Student writing, in response to specific questions, with certain text passages that pretty much direct students to use the text from the passage—that’s a completely different task for a computer scorer. The AI computer “learns” what score to give on the basis of real student responses. That’s why it sometimes doesn’t work, but it’s also why it’s better than scorers in some respects (i.e., sometimes more accurate, not just faster). For example, if several responses that are fed to the computer with high scores start talking about one particular quote from the passage, the computer associates that quote with high scores. It gets “wowed” when a student writes about that particular section of the passage, and it starts pushing up the score, just as a good scorer would be trained to do.

Of course, that’s also a downside of AI scoring: not every response that brings in material from a certain part of a passage should be credited. If a student uses that section to support an irrelevant idea, the computer will get confused, especially if the idea that’s not supported by the strong passage text is nowhere near the passage text itself. Real scorers can be trained to adjust and reorganize the essay before scoring it, but all the computer knows, generally, is that kids tend to support their ideas near the point in their essays where they write the ideas.

Another problem with computer scoring is just how kids write, making it impossible for the AI computer to tell if the student is talking about one category of response or another.
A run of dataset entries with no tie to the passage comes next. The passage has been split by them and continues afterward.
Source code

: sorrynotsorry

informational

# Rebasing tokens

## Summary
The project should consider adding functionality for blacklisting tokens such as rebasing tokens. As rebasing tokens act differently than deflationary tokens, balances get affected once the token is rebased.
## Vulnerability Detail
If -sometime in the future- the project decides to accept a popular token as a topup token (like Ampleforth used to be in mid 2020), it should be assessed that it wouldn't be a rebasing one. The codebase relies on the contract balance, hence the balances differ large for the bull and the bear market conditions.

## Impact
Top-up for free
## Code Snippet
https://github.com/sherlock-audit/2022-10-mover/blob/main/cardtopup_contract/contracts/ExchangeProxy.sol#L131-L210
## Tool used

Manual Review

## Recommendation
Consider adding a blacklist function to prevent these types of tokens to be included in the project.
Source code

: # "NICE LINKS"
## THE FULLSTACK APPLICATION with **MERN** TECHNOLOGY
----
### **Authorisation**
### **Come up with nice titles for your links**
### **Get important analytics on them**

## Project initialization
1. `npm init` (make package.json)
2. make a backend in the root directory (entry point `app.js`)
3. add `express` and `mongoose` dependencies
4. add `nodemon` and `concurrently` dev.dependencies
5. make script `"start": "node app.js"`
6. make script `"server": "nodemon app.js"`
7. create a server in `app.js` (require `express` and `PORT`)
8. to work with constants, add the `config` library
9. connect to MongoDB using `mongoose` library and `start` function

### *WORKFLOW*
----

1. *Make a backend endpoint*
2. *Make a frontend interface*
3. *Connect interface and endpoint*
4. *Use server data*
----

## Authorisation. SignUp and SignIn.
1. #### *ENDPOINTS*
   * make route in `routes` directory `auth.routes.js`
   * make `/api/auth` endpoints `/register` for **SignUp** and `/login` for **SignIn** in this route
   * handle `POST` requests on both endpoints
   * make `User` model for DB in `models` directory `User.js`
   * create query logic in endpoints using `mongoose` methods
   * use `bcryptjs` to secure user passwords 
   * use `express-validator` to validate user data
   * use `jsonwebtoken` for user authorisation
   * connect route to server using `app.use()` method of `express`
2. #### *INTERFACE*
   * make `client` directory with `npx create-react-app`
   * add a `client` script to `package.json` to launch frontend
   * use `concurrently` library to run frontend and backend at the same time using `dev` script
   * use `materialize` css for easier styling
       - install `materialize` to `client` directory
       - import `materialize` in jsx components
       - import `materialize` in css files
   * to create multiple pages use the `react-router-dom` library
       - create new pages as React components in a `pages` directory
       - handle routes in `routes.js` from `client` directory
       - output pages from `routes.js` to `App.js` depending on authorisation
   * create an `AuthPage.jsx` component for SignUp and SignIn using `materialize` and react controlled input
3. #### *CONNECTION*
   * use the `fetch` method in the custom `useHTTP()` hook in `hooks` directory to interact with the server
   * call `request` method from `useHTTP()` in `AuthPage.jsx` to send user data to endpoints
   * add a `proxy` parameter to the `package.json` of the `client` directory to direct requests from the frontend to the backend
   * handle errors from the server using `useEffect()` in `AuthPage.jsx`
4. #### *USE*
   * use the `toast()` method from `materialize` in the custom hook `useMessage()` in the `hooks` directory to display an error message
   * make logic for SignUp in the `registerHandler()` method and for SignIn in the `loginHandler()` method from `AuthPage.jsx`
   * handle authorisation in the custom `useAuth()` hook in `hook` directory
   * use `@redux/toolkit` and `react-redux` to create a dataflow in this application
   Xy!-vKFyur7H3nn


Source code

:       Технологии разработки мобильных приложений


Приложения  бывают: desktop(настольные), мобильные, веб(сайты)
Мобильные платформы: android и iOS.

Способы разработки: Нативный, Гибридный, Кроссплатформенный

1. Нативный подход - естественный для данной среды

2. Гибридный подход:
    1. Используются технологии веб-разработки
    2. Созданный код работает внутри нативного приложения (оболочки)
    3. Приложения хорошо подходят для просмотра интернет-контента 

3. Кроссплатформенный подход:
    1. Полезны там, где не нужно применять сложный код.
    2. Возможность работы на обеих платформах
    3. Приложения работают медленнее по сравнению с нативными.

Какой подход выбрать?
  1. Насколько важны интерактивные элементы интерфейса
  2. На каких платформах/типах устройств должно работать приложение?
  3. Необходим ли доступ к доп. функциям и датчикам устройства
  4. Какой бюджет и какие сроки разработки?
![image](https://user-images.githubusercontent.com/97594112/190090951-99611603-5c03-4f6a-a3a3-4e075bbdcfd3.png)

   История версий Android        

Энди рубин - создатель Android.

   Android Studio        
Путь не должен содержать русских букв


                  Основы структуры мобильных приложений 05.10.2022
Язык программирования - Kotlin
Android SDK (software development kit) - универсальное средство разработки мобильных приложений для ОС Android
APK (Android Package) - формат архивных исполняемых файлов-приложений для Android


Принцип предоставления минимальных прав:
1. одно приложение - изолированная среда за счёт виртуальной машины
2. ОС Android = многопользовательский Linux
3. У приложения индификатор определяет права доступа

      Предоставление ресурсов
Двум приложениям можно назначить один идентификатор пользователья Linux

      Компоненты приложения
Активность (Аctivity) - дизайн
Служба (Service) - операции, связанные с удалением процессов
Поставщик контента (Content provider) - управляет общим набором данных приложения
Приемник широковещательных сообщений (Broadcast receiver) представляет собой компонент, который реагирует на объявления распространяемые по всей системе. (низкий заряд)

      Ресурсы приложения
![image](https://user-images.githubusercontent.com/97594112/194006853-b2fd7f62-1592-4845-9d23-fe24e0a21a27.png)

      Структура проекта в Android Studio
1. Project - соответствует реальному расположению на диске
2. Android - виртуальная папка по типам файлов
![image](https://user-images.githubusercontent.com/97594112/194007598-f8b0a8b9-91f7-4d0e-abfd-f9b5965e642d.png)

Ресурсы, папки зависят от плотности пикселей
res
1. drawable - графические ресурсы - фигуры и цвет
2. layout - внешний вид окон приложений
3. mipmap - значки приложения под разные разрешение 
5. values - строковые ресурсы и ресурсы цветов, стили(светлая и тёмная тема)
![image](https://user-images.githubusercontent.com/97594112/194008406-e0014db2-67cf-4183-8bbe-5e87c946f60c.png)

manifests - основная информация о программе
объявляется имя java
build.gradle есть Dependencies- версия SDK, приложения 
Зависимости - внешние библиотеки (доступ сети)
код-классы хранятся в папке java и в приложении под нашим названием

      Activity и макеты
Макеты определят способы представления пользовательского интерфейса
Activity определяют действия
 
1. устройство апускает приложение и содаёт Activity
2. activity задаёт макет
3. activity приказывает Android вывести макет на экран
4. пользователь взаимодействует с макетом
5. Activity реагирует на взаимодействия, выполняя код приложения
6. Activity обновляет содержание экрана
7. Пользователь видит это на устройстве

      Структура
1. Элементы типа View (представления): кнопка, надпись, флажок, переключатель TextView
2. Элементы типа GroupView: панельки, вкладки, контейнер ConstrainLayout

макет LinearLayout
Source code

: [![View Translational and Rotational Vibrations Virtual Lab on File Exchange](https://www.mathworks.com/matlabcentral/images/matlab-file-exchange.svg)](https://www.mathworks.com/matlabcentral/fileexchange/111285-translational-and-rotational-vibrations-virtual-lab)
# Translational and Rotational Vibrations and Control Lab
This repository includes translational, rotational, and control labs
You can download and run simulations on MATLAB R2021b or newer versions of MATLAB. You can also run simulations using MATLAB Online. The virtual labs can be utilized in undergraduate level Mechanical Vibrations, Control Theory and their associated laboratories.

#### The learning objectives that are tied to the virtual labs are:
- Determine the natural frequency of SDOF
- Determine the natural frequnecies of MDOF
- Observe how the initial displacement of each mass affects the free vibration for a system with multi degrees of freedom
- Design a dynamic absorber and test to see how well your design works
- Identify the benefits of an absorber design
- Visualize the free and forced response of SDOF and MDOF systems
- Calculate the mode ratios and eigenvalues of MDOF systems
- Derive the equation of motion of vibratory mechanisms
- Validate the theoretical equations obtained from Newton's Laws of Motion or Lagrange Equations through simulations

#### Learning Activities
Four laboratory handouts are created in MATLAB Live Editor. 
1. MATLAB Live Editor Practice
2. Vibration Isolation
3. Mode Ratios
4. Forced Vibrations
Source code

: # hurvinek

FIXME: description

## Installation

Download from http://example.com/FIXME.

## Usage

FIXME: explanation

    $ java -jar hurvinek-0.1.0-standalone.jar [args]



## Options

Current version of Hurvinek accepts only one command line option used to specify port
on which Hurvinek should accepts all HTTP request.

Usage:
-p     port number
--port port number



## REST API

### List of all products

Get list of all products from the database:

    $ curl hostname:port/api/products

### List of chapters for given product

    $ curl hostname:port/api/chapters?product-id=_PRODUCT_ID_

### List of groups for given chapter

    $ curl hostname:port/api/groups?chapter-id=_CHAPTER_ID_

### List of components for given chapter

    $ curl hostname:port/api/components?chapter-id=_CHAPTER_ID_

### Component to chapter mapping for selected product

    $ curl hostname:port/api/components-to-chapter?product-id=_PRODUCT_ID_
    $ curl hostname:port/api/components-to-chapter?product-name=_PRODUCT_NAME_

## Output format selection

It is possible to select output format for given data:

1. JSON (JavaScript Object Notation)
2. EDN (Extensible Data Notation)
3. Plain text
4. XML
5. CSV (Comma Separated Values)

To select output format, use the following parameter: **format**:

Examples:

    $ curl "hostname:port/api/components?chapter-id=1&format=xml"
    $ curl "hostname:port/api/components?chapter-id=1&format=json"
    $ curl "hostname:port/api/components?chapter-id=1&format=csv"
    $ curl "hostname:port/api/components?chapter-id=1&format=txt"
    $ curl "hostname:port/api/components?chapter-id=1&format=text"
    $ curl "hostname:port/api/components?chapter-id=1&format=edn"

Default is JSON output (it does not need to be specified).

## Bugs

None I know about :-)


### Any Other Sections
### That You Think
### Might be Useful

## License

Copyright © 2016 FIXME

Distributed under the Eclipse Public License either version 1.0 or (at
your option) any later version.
For example, a science question may ask students to identify positive results and negative results from creating a three-year moratorium on crabbing in the Chesapeake Bay. Think about how kids respond to this. They usually don’t write “Positive: cab population recovers, bay ecosystem restored to balance. Negative: no crabs, no money for watermen.” Something like that would be easy for the computer to score.

They usually write something like this: “There are many positive and negative results from not crabbing for 3 years. The cab population recovers, and that would restore balance to the bay ecosystem. Although, we wouldn’t have crabs for 3 years, and I like crabs, so that would also cut into profits of watermen on the bay.”

That might trip up the computer, which is looking for specific identification of positive results and negative results. A person would just know that not being able to eat crabs out of the Chesapeake is a “negative” result of banning crabbing, even though the student never identifies it as such. The computer gets confused with the way kids write, because on a timed test, they’re usually just writing everything they know about a subject as it occurs to them and not necessarily labeling everything for a computer to read.

Most AI scoring takes several parameters into account from each written essay. In most cases, the computer has stored a bunch of responses, written by students, for which a state-approved score has been given. The computer learns from these pre-scored papers, and based on hundreds of parameters, whichever pre-scored responses are closest to the student’s essay will dictate the score assigned to the student’s essay.